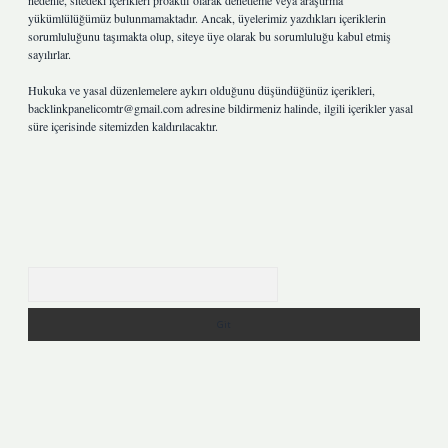
nedenle, sitedeki içerikleri proaktif olarak denetleme veya araştırma
yükümlülüğümüz bulunmamaktadır. Ancak, üyelerimiz yazdıkları içeriklerin
sorumluluğunu taşımakta olup, siteye üye olarak bu sorumluluğu kabul etmiş
sayılırlar.
Hukuka ve yasal düzenlemelere aykırı olduğunu düşündüğünüz içerikleri,
backlinkpanelicomtr@gmail.com
adresine bildirmeniz halinde, ilgili içerikler yasal
süre içerisinde sitemizden kaldırılacaktır.
Arama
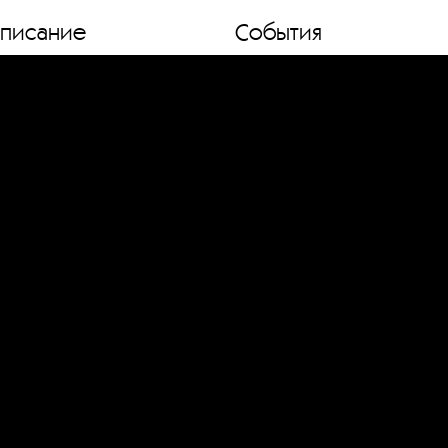
списание
События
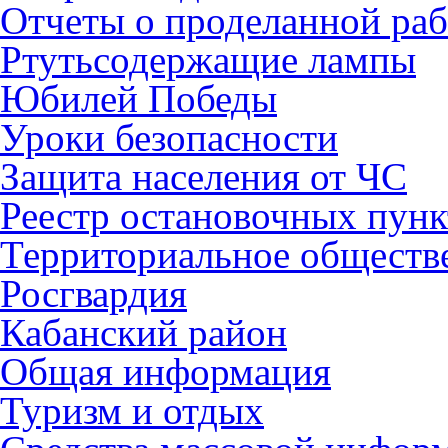
Отчеты о проделанной раб
Ртутьсодержащие лампы
Юбилей Победы
Уроки безопасности
Защита населения от ЧС
Реестр остановочных пунк
Территориальное обществ
Росгвардия
Кабанский район
Общая информация
Туризм и отдых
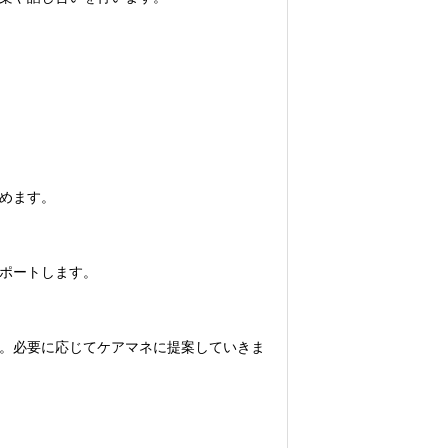
めます。
ポートします。
。必要に応じてケアマネに提案していきま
________________________________________
= Exercise requirements =
Reproduce the text of all the entries above with the pictures left out, and replace "Туризм и отдых" with "Отдых и туризм", leaving everything else unchanged.

= Response to the exercise =
nedenle, sitedeki içerikleri proaktif olarak denetleme veya araştırma
yükümlülüğümüz bulunmamaktadır. Ancak, üyelerimiz yazdıkları içeriklerin
sorumluluğunu taşımakta olup, siteye üye olarak bu sorumluluğu kabul etmiş
sayılırlar.
Hukuka ve yasal düzenlemelere aykırı olduğunu düşündüğünüz içerikleri,
backlinkpanelicomtr@gmail.com
adresine bildirmeniz halinde, ilgili içerikler yasal
süre içerisinde sitemizden kaldırılacaktır.
Arama
списание
События
Отчеты о проделанной раб
Ртутьсодержащие лампы
Юбилей Победы
Уроки безопасности
Защита населения от ЧС
Реестр остановочных пунк
Территориальное обществ
Росгвардия
Кабанский район
Общая информация
Отдых и туризм
めます。
ポートします。
。必要に応じてケアマネに提案していきま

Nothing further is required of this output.